Asked about his influence, he paused. “I don’t know if I could pinpoint a time I realized I was an influence on people,” he says. “But I walk out into the pit where all the employees are working and none of this existed. It was just me and my director of operations, and now we’ve got a team of 12 people that are playing a vital role in the growth of the company.”
His biggest turning point? When his team started challenging his ideas—and being right.
“They’re coming back to me saying, ‘No, wrong. A better process is to do this,’” he said. “That was a moment I realized they know more about some parts of my company than I do.”
Stick to the Discipline
With $115 million under management, a growing footprint in commercial lending, and a team that thinks like owners, TaliMar could be forgiven for taking more risk. But it’s not part of the plan.

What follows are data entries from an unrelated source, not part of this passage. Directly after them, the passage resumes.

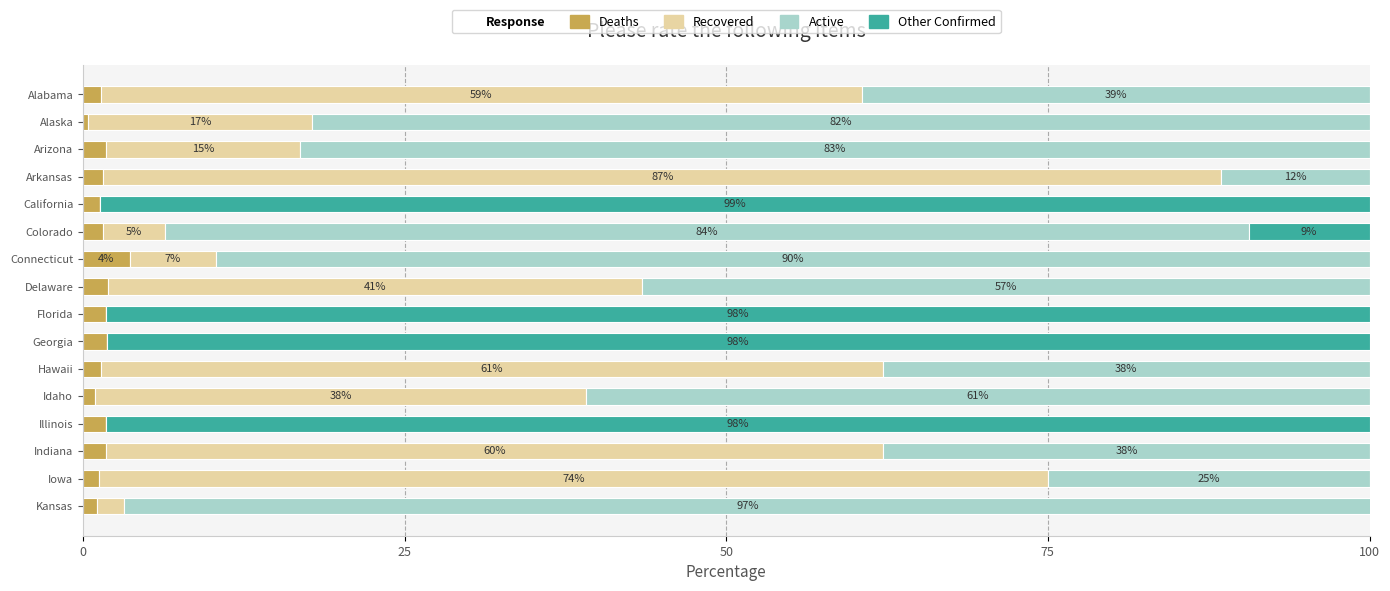

What is the maximum value for Deaths?

3.7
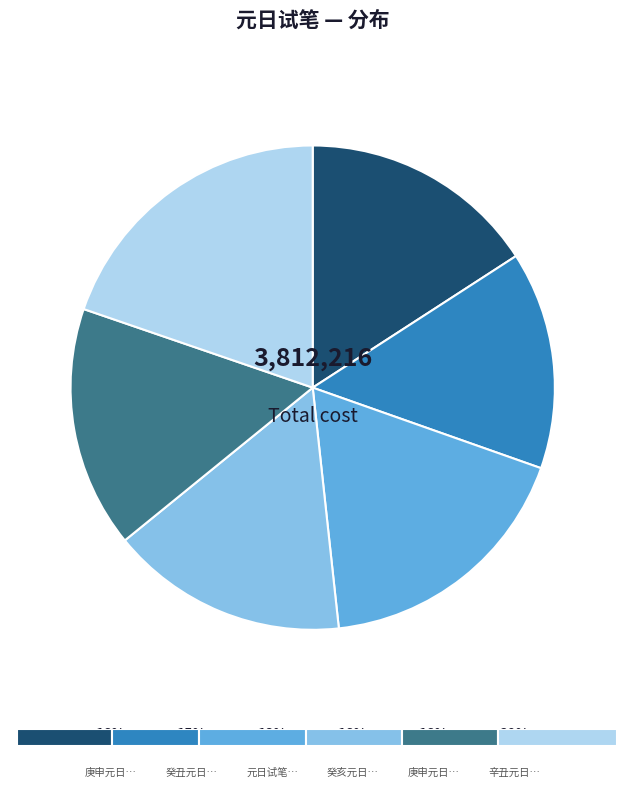

What percentage is the 癸亥元日试笔 其一 slice, to the nearest percent?

16%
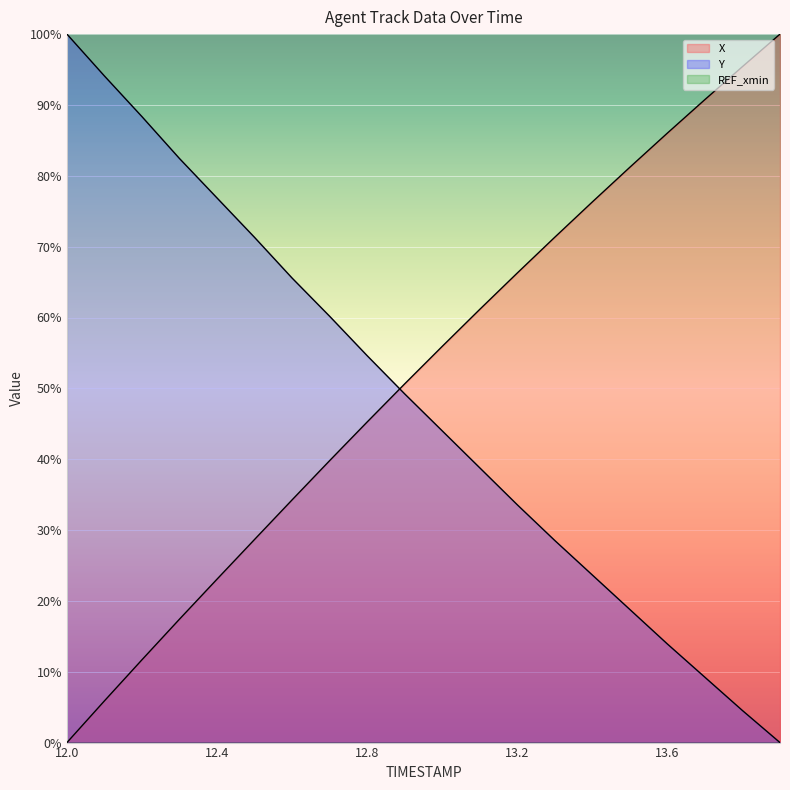

Which series has the largest total across all categories?

X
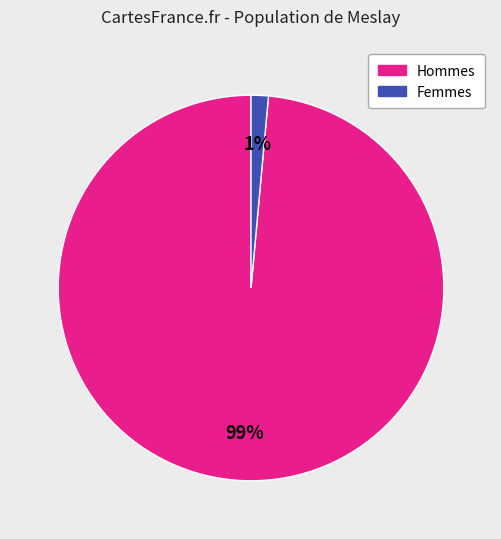

Is there a majority slice in this chart?

Yes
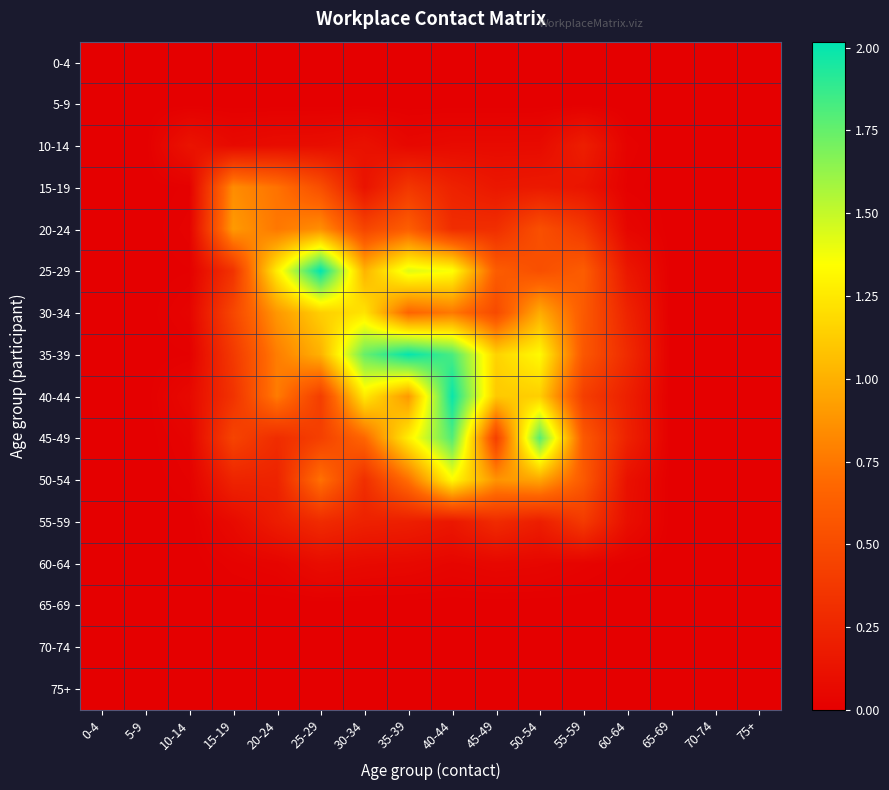

What is the difference between the highest and lowest values at 20-24?

1.3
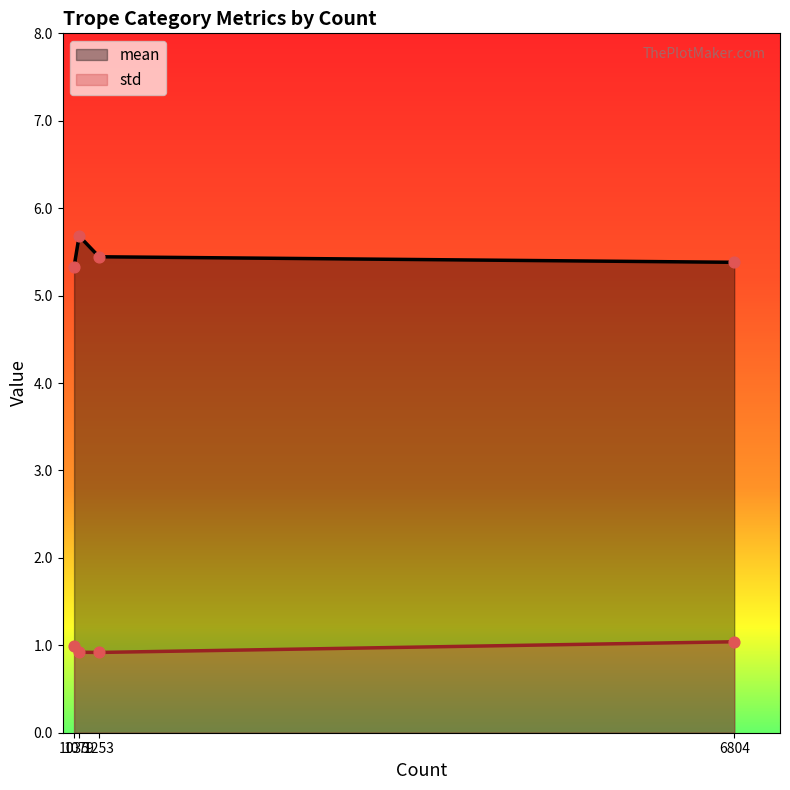

Which series reaches the minimum Y coordinate?

std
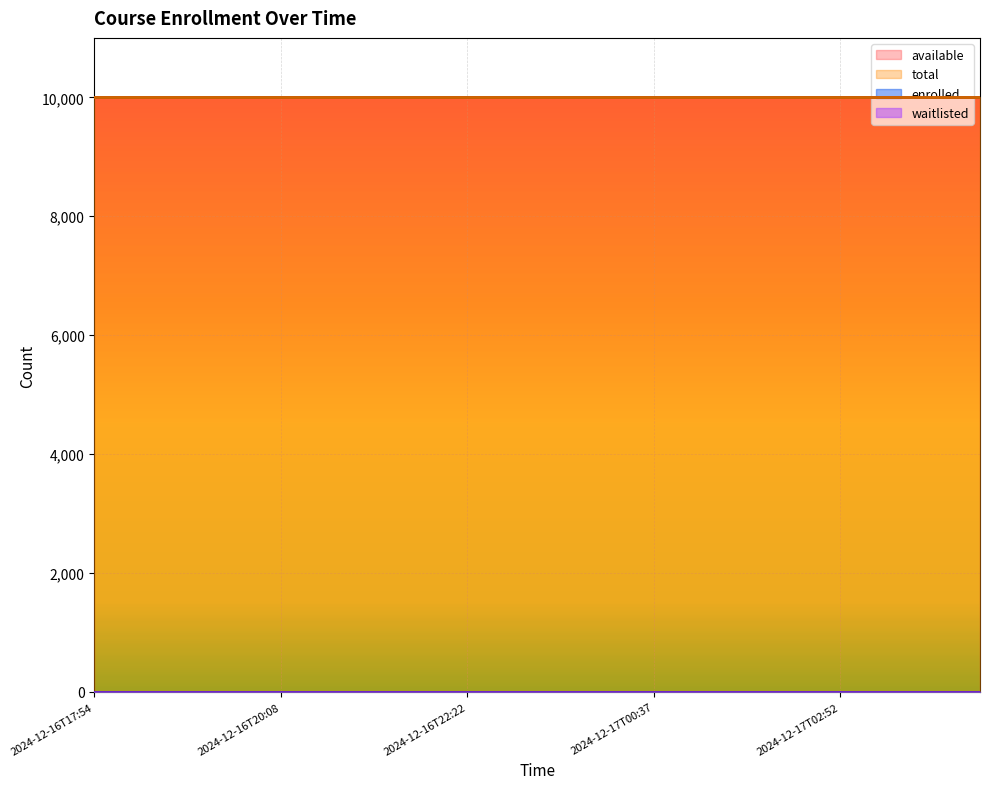

Between 2024-12-16T17:54 and 2024-12-16T20:08, which series saw the biggest shift?

enrolled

“There’s a lot of investor capital coming out right now. And it’s easy to say, ‘Okay, we’re going to kind of push the envelope to win a loan or to win that borrower, to win that transaction,” VandenBerg said. “But you have to be looking at your vision in the long term—your ability to survive through the ups and downs of the industry.”
TaliMar Financial is private lending without the swagger, without the noise, without the overpromises. It’s what happens when someone builds quietly, thinks critically, and doesn’t apologize for going slow to go far.
Because hype fades. But discipline endures.